My theme this week, and especially today with the healthcare vote in the US House, is about late battles that went the opposite direction of an overall war.
History is written largely as a linear flow, and by the victors. Certain points of the US Civil War or World War II are declared to be the point at which it was “inevitable” that eventually the US would prevail, even if it took a while. But at the time, in the moment, you have no way to know.
Maybe the next big counteroffensive by the enemy will actually turn the tide in their favor and deprive you of victory that seemed inevitable so recently. Until it doesn’t — and you realize it was just the horrid last gasp. It is ferocious and massively fatal to those bearing the brunt of it, but then it’s over and the war winds down.
What if we’re currently experiencing our version of the Battle of the Bulge in December 1944? That was when the Nazis made one last overwhelming push with the possibility of encircling four Allied Armies and forcing an armistice on the Western Front (which might have allowed the Nazis to win the war at least as far as remaining in power within Germany, even if not all across Europe).
In 2017, it would be the Republicans making one last massive counteroffensive that will claim a lot of lives and cause immense damage but ultimately be defeated. Ideally also leading to their annihilation, aided by a resurgent left. Maybe that’s pure fantasy, but it’s a dark hope that is better than no hope.

### Collected data
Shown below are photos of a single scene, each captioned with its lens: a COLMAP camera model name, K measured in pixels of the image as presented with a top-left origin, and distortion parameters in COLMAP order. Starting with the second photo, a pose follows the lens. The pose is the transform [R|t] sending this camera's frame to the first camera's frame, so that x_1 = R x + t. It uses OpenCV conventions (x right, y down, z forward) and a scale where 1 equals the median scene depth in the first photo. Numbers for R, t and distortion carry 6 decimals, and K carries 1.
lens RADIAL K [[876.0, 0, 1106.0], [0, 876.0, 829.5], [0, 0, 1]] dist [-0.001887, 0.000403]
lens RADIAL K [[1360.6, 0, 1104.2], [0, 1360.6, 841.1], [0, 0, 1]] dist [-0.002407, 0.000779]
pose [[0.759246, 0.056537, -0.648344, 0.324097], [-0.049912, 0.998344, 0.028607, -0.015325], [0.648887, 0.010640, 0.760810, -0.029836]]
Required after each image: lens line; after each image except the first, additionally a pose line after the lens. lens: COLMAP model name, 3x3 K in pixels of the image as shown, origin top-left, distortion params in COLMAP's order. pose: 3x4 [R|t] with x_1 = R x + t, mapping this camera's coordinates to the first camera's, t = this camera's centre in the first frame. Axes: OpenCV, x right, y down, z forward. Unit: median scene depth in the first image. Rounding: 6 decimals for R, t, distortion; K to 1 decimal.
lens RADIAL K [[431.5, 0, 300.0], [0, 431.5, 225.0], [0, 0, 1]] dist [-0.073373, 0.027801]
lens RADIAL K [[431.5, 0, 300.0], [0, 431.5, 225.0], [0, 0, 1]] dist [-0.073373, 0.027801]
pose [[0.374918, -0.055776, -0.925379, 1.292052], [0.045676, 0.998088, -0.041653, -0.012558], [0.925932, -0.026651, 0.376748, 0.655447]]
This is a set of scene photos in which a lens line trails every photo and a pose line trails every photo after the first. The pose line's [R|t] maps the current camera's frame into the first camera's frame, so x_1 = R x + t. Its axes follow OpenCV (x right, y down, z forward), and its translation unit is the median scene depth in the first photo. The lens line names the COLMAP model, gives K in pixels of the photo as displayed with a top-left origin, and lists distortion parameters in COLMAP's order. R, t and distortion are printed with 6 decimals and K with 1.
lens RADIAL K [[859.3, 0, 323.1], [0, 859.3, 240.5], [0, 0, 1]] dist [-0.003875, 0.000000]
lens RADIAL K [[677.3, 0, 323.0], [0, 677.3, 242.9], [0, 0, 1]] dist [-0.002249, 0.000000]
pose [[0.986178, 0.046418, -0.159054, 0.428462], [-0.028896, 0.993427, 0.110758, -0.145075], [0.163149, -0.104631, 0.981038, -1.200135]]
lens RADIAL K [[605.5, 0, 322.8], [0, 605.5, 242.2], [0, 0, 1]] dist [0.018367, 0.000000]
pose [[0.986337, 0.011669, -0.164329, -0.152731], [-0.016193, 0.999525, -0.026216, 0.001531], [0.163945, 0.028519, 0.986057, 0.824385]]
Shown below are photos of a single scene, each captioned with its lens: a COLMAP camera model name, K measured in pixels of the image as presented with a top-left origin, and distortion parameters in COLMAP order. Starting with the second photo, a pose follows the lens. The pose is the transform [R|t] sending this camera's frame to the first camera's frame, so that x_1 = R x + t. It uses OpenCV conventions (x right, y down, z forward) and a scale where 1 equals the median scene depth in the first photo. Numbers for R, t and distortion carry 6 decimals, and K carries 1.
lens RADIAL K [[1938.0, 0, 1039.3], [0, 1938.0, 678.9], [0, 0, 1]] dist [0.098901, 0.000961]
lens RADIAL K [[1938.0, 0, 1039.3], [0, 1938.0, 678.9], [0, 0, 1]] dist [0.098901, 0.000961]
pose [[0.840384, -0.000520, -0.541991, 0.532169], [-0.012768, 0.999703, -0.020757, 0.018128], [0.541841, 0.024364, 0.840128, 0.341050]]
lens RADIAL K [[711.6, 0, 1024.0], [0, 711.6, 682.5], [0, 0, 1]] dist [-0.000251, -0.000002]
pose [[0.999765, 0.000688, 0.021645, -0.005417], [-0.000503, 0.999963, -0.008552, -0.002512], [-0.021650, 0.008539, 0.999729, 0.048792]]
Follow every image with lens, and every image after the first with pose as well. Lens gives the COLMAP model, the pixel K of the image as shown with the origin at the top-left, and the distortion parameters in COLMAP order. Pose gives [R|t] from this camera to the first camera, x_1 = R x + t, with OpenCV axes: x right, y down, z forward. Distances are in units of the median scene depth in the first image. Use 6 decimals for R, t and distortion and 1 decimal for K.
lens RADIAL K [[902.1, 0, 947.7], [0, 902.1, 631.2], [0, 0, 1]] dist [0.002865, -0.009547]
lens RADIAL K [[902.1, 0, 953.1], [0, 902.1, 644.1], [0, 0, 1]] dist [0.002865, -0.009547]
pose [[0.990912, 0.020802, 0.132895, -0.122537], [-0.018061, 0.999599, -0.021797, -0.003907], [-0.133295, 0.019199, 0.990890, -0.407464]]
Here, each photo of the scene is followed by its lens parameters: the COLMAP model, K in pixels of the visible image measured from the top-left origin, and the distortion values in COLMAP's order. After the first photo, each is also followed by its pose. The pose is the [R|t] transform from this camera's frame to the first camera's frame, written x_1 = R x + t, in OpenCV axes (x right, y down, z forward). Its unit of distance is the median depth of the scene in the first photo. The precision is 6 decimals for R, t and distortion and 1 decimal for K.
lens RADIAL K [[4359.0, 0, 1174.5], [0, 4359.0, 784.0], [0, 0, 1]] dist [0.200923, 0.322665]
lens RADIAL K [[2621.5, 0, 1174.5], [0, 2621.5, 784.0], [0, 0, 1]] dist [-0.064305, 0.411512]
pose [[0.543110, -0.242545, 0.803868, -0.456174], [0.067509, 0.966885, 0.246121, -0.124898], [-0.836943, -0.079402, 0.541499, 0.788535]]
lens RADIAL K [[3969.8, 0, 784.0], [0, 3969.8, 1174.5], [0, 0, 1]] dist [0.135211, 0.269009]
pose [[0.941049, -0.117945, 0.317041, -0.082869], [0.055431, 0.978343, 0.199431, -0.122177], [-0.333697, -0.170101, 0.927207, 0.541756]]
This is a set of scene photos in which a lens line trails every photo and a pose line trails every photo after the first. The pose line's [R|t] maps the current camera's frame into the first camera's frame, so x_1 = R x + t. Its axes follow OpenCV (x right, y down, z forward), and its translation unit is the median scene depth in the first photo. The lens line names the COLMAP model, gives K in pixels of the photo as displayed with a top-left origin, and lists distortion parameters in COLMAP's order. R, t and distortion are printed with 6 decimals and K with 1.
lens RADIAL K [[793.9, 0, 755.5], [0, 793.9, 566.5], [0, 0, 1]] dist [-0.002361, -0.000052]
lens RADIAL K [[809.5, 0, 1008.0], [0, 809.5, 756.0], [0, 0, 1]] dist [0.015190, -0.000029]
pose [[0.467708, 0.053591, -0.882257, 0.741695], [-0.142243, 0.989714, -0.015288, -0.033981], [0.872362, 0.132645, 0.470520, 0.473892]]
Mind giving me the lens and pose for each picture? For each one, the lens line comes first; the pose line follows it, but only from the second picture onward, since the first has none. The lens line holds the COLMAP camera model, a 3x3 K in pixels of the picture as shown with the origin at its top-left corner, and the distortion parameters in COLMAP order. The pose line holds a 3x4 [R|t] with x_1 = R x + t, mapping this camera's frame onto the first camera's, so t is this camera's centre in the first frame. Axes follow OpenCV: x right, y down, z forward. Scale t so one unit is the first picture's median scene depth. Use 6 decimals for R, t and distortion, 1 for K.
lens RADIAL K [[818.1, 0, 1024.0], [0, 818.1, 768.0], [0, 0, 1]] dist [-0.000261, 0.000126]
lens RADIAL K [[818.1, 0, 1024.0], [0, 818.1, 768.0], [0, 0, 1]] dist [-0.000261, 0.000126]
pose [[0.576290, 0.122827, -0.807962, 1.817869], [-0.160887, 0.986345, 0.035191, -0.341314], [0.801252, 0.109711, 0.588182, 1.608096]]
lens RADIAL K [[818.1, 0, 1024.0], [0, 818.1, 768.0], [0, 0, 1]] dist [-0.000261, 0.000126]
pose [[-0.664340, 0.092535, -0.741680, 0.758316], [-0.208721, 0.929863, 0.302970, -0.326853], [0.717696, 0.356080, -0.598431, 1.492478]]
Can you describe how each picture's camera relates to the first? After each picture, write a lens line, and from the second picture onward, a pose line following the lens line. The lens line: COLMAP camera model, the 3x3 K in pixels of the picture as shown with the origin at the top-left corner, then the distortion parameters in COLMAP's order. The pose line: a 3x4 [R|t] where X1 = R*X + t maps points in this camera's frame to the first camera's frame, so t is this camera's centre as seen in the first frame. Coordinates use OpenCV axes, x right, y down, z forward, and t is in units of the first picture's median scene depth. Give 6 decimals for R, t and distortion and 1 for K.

### Complete the following
[a] In the post about late battles in a war, when did the Battle of the Bulge take place?
[b] Extend the post about late battles in a war with a few more paragraphs, picking up right after its last sentence.
These rows come from a different source than the post.

### Replies
[a] December 1944.

[b]
During the Battle of the Bulge, many U.S. units sacrificed to the last man to block certain roads and critical access points that prevented the German armored divisions from making the planned rapid encirclement. Every point the Nazis failed to take immediately then stalled their advance on other points, saving lives there, and ultimately they failed completely.
Today it is our duty to hold every defensive point to the last person, knowing that even if it falls, that sacrifice will have stalled the Republican counteroffensive from advancing on five, ten, twenty, or fifty other points of policy by which they would kill millions if they ultimately prevail. Eventually, we will stall them long enough in enough places to break their final effort and turn the tide.
But let me be clear: This will come at a severe cost and it will not happen without a ferocious, pitched battle.